Task details
If a record contains a picture, leave the picture out and transcribe everything else exactly.

Data
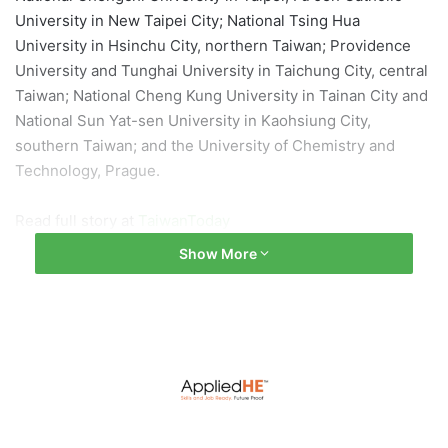
University in New Taipei City; National Tsing Hua
University in Hsinchu City, northern Taiwan; Providence
University and Tunghai University in Taichung City, central
Taiwan; National Cheng Kung University in Tainan City and
National Sun Yat-sen University in Kaohsiung City,
southern Taiwan; and the University of Chemistry and
Technology, Prague.
Read full story at
TaiwanToday
Show More
Image by
李 阳
from
Pixabay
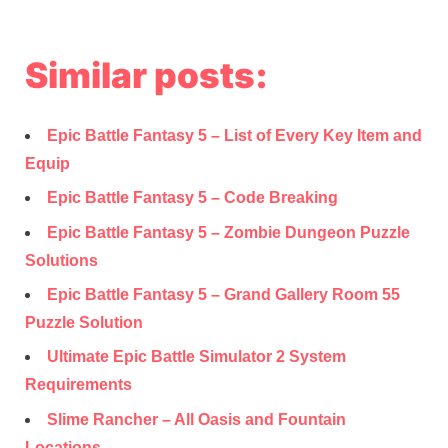
Similar posts:
Epic Battle Fantasy 5 – List of Every Key Item and
Equip
Epic Battle Fantasy 5 – Code Breaking
Epic Battle Fantasy 5 – Zombie Dungeon Puzzle
Solutions
Epic Battle Fantasy 5 – Grand Gallery Room 55
Puzzle Solution
Ultimate Epic Battle Simulator 2 System
Requirements
Slime Rancher – All Oasis and Fountain
Locations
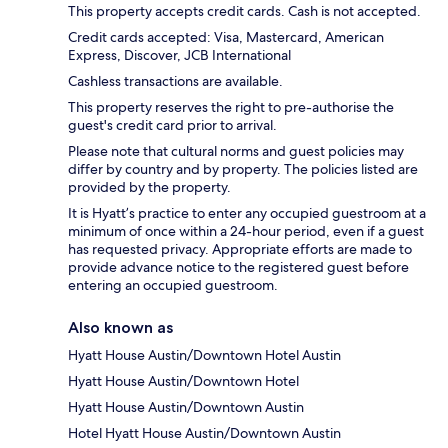
This property accepts credit cards. Cash is not accepted.
Credit cards accepted: Visa, Mastercard, American
Express, Discover, JCB International
Cashless transactions are available.
This property reserves the right to pre-authorise the
guest's credit card prior to arrival.
Please note that cultural norms and guest policies may
differ by country and by property. The policies listed are
provided by the property.
It is Hyatt’s practice to enter any occupied guestroom at a
minimum of once within a 24-hour period, even if a guest
has requested privacy. Appropriate efforts are made to
provide advance notice to the registered guest before
entering an occupied guestroom.
Also known as
Hyatt House Austin/Downtown Hotel Austin
Hyatt House Austin/Downtown Hotel
Hyatt House Austin/Downtown Austin
Hotel Hyatt House Austin/Downtown Austin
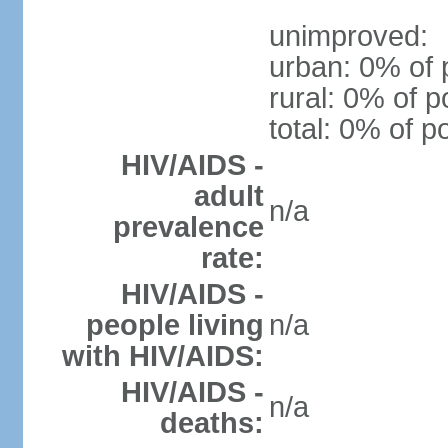
unimproved:
urban: 0% of 
rural: 0% of p
total: 0% of p
HIV/AIDS -
adult
n/a
prevalence
rate:
HIV/AIDS -
people living
n/a
with HIV/AIDS:
HIV/AIDS -
n/a
deaths:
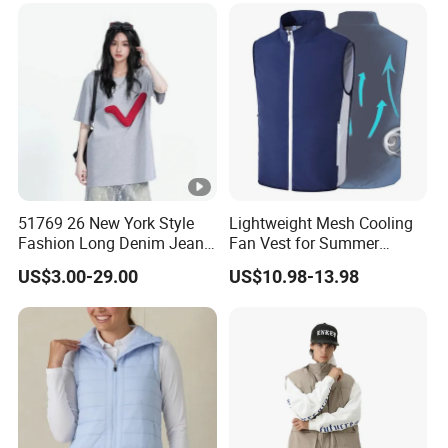
51769 26 New York Style
Lightweight Mesh Cooling
Fashion Long Denim Jeans,
Fan Vest for Summer
Soft Comfortable Stretchy
Fishing Cycling Hiking and
US$3.00-29.00
US$10.98-13.98
Wrinkle Resistant Durable
Outdoor Work
Non-Deform Casual Daily
Wear Pants T-Shirt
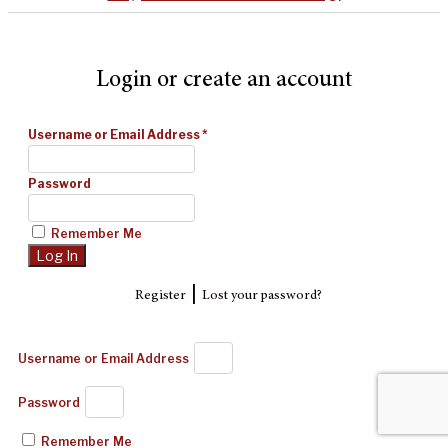
Login or create an account
Username or Email Address
*
Password
Remember Me
|
Register
Lost your password?
Username or Email Address
Password
Remember Me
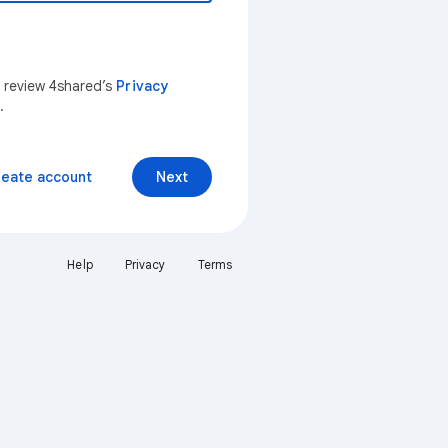
n review 4shared’s
Privacy
.
reate account
Next
Help
Privacy
Terms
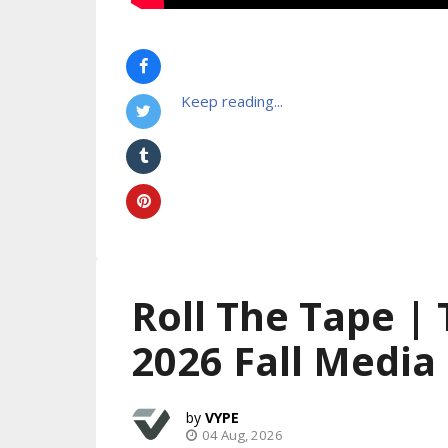
Keep reading...
Roll The Tape |
2026 Fall Media
VYPE
04 Aug, 2026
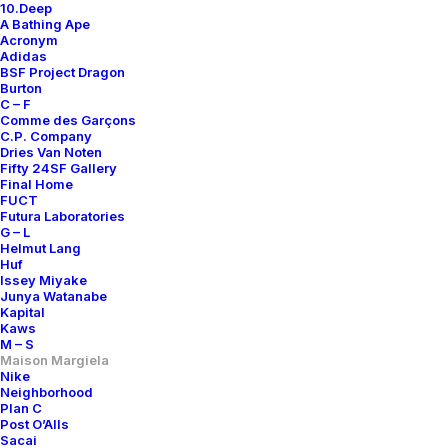
10.Deep
A Bathing Ape
Acronym
Adidas
BSF Project Dragon
Burton
C – F
Comme des Garçons
C.P. Company
Dries Van Noten
Fifty 24SF Gallery
Final Home
FUCT
Futura Laboratories
G – L
Helmut Lang
Huf
Issey Miyake
Junya Watanabe
Kapital
Kaws
M – S
Maison Margiela
Nike
Neighborhood
Plan C
Post O’Alls
Sacai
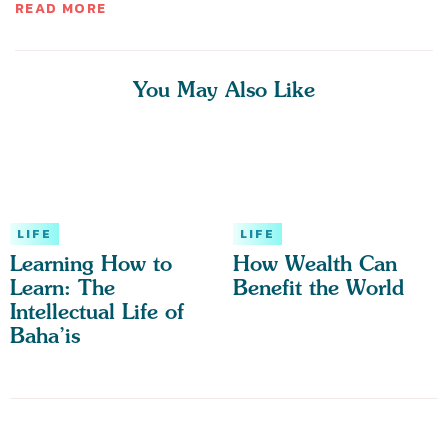
READ MORE
You May Also Like
LIFE
LIFE
Learning How to
How Wealth Can
Learn: The
Benefit the World
Intellectual Life of
Baha’is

Task solution
University in New Taipei City; National Tsing Hua
University in Hsinchu City, northern Taiwan; Providence
University and Tunghai University in Taichung City, central
Taiwan; National Cheng Kung University in Tainan City and
National Sun Yat-sen University in Kaohsiung City,
southern Taiwan; and the University of Chemistry and
Technology, Prague.
Read full story at
TaiwanToday
Show More
Image by
李 阳
from
Pixabay
Similar posts:
Epic Battle Fantasy 5 – List of Every Key Item and
Equip
Epic Battle Fantasy 5 – Code Breaking
Epic Battle Fantasy 5 – Zombie Dungeon Puzzle
Solutions
Epic Battle Fantasy 5 – Grand Gallery Room 55
Puzzle Solution
Ultimate Epic Battle Simulator 2 System
Requirements
Slime Rancher – All Oasis and Fountain
Locations
This property accepts credit cards. Cash is not accepted.
Credit cards accepted: Visa, Mastercard, American
Express, Discover, JCB International
Cashless transactions are available.
This property reserves the right to pre-authorise the
guest's credit card prior to arrival.
Please note that cultural norms and guest policies may
differ by country and by property. The policies listed are
provided by the property.
It is Hyatt’s practice to enter any occupied guestroom at a
minimum of once within a 24-hour period, even if a guest
has requested privacy. Appropriate efforts are made to
provide advance notice to the registered guest before
entering an occupied guestroom.
Also known as
Hyatt House Austin/Downtown Hotel Austin
Hyatt House Austin/Downtown Hotel
Hyatt House Austin/Downtown Austin
Hotel Hyatt House Austin/Downtown Austin
unimproved:
urban: 0% of 
rural: 0% of p
total: 0% of p
HIV/AIDS -
adult
n/a
prevalence
rate:
HIV/AIDS -
people living
n/a
with HIV/AIDS:
HIV/AIDS -
n/a
deaths:
51769 26 New York Style
Lightweight Mesh Cooling
Fashion Long Denim Jeans,
Fan Vest for Summer
Soft Comfortable Stretchy
Fishing Cycling Hiking and
US$3.00-29.00
US$10.98-13.98
Wrinkle Resistant Durable
Outdoor Work
Non-Deform Casual Daily
Wear Pants T-Shirt
Login or create an account
Username or Email Address
*
Password
Remember Me
|
Register
Lost your password?
Username or Email Address
Password
Remember Me
n review 4shared’s
Privacy
.
reate account
Next
Help
Privacy
Terms
Keep reading...
Roll The Tape |
2026 Fall Media
VYPE
04 Aug, 2026
10.Deep
A Bathing Ape
Acronym
Adidas
BSF Project Dragon
Burton
C – F
Comme des Garçons
C.P. Company
Dries Van Noten
Fifty 24SF Gallery
Final Home
FUCT
Futura Laboratories
G – L
Helmut Lang
Huf
Issey Miyake
Junya Watanabe
Kapital
Kaws
M – S
Maison Margiela
Nike
Neighborhood
Plan C
Post O’Alls
Sacai
READ MORE
You May Also Like
LIFE
LIFE
Learning How to
How Wealth Can
Learn: The
Benefit the World
Intellectual Life of
Baha’is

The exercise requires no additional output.